Venezia, la mia città

Una famosa scrittrice ripercorre le vie d’acqua e di terra della sua città, rivivendo gli stupori e le emozioni dell’infanzia

Venezia Il Caffè Florian
Il Caffè Florian

Mi è accaduto l’anno scorso, sul finire d’un pomeriggio di agosto. Ero a San Marco, seduta all’antico caffé Florian, ascoltando la musica, bevendo un bicchiere di prosecco.
Nella Venezia più conosciuta, più oleografica, più logorata e più consumata, ho sentito frusciare uno stormo di piccioni che s’alzava in volo, ho smesso di leggere il classico per l’infanzia che m’ero comperata poco prima (per i più curiosi: Kim di Kipling) e ho seguito il volo degli uccelli che puntavano verso le cupole della basilica, verso i quattro cavalli che Enrico Dandolo sottrasse all’ippodromo di Costantinopoli ottocento anni fa, verso quella miracolosa mescolanza di oriente e occidente che è San Marco. E ho scoperto, ancora una volta, semmai ce ne fosse bisogno, di amare perdutamente quel panorama, quel cielo, quella piazza, quella città. La mia città.

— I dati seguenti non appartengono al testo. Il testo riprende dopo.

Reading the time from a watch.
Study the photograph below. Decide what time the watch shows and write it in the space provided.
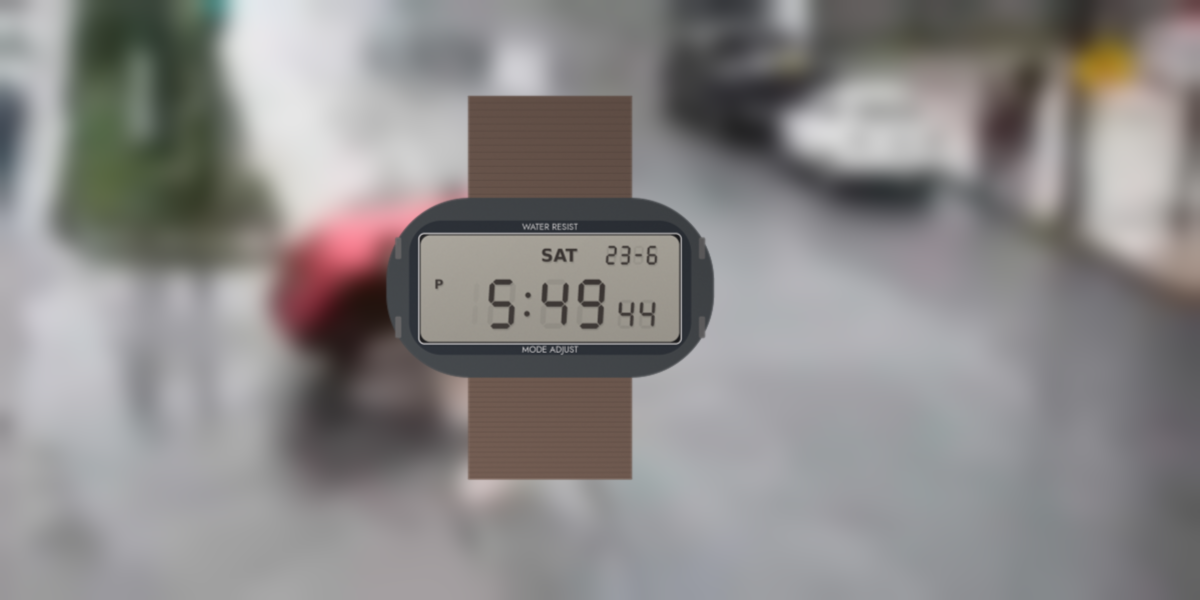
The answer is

Folla a Venezia? Da sempre 
Venezia-Basilica-Santa-Maria-della-Salute
Basilica Santa Maria della Salute

Chi si lamenta che Venezia è invasa da “mandrie in pantaloncini” – la definizione è di Iosif Brodskij e potete trovarla a pagina 25 del suo Fondamenta degli incurabili edito da Adelphi – ha una qualche ragione. Ma al dunque non poi troppe: Venezia, città d’acqua e di trine marmoree è da sempre abituata alle folle dei “foresti”.

A piazza San Marco, cuore pulsante della Serenissima, veniva anticamente organizzata la fiera della Sensa, si faceva mercato, si piazzavano bancarelle, si vendevano cialde. Le cartomanti predicevano il futuro, i mercanti trattavano i carichi delle navi ancorate a punta della Dogana. Certo, i viaggiatori d’un tempo – “viaggiatori non turisti” specifica uno dei protagonisti di Té nel deserto di Paul Bowles – avevano una percezione assai ricca e articolata della città che li ospitava.

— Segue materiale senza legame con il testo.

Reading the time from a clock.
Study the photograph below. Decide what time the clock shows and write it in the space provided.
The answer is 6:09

Certo, le maree dei consumatori “usa e getta” vanno disciplinate così come andrebbero disciplinate le acque della laguna, che d’inverno s’alzano pericolosamente a ingoiare tanti sestieri. Ma Venezia senza “foresti” tradirebbe il suo carattere di antica metropoli attenta ai commerci.
Del resto basta uscire dalle Mercerie, ed è subito silenzio. E pace.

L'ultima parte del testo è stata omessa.